Previously, children with DIPG were treated in clinical trials similar to those used in adults with glioblastoma [7]. Unfortunately, no chemotherapy combination has been found to be effective in the treatment of DIPG. A study of 29 studies including 973 individuals treated between 1984 and 2005 found no evidence of a survival benefit with the inclusion of chemotherapy [7].

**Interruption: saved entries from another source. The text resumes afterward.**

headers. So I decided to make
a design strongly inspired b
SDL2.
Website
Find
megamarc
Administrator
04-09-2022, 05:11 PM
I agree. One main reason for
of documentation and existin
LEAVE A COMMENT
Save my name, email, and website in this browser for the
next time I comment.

As a consequence of genome-wide studies of copy number anomalies, mutations, gene expression, and methylation patterns, our understanding of the molecular aspects of DIPG has advanced dramatically. DIPG has been shown to have clinical and molecular characteristics that distinguish it from other juvenile and adult HGGs [2]. This revolution in our understanding of molecular characteristics, particularly those considered to be actionable therapeutic targets, has resulted in a paradigm shift in the design of new clinical trials for children with DIPG, which now aim to investigate the cancers' unique biologic characteristics. The most promising present or future therapy methods for children with DIPG are as follows:
- Inhibitors of receptor kinase
- Essential cellular pathway inhibitors
- Mechanisms of DNA repair
- Epigenetic control
- Immunotherapy Modalities for delivering drugs in new ways
References
- Warren KE, Killian K, Suuriniemi M, et al. Genomic aberrations in pediatric diffuse intrinsic pontine gliomas. Neuro Oncol. 2012;14(3):326-32.

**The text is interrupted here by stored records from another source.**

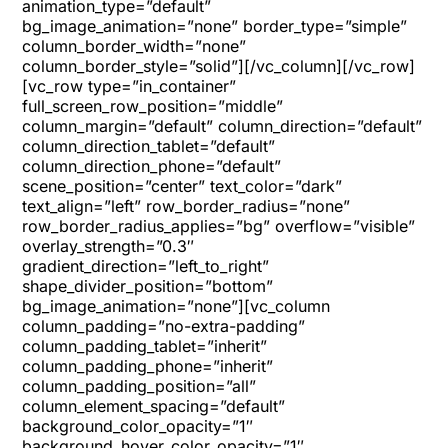
animation_type=”default”
bg_image_animation=”none” border_type=”simple”
column_border_width=”none”
column_border_style=”solid”][/vc_column][/vc_row]
[vc_row type=”in_container”
full_screen_row_position=”middle”
column_margin=”default” column_direction=”default”
column_direction_tablet=”default”
column_direction_phone=”default”
scene_position=”center” text_color=”dark”
text_align=”left” row_border_radius=”none”
row_border_radius_applies=”bg” overflow=”visible”
overlay_strength=”0.3″
gradient_direction=”left_to_right”
shape_divider_position=”bottom”
bg_image_animation=”none”][vc_column
column_padding=”no-extra-padding”
column_padding_tablet=”inherit”
column_padding_phone=”inherit”
column_padding_position=”all”
column_element_spacing=”default”
background_color_opacity=”1″
background_hover_color_opacity=”1″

- Sturm D, Bender S, Jones DTW, et al. Paediatric and adult glioblastoma: multiform (epi)genomic culprits emerge. Nat Rev Cancer. 2014;14(3):92-107.
- Barkovich AJ, Krischer J, Kun LE, et al. Brain stem gliomas: a classification system based on magnetic resonance imaging. Pediatr Neurosurg. 1990;16(2):73-83.
- Fontebasso AM, Papillon-Cavanagh S, Schwartzentruber J, et al. Recurrent somatic mutations in ACVR1 in pediatric midline high-grade astrocytoma. Nat Genet. 2014;46(5):462-466.
- Khuong-Quang D-A, Buczkowicz P, Rakopoulos P, et al. K27M mutation in histone H3.3 defines clinically and biologically distinct subgroups of pediatric diffuse intrinsic pontine gliomas. Acta Neuropathol. 2012;124(3):439-447.
- Walker DA, Liu J, Kieran M, et al. A multi-disciplinary consensus statement concerning surgical approaches to low-grade, high-grade astrocytomas and diffuse intrinsic pontine gliomas in childhood (CPN Paris 2011) using the Delphi method. Neuro Oncol. 2013;15(4):462-468.
- Hargrave D, Bartels U, Bouffet E. Diffuse brainstem glioma in children: critical review of clinical trials. Lancet Oncol. 2006;7(3):241-248.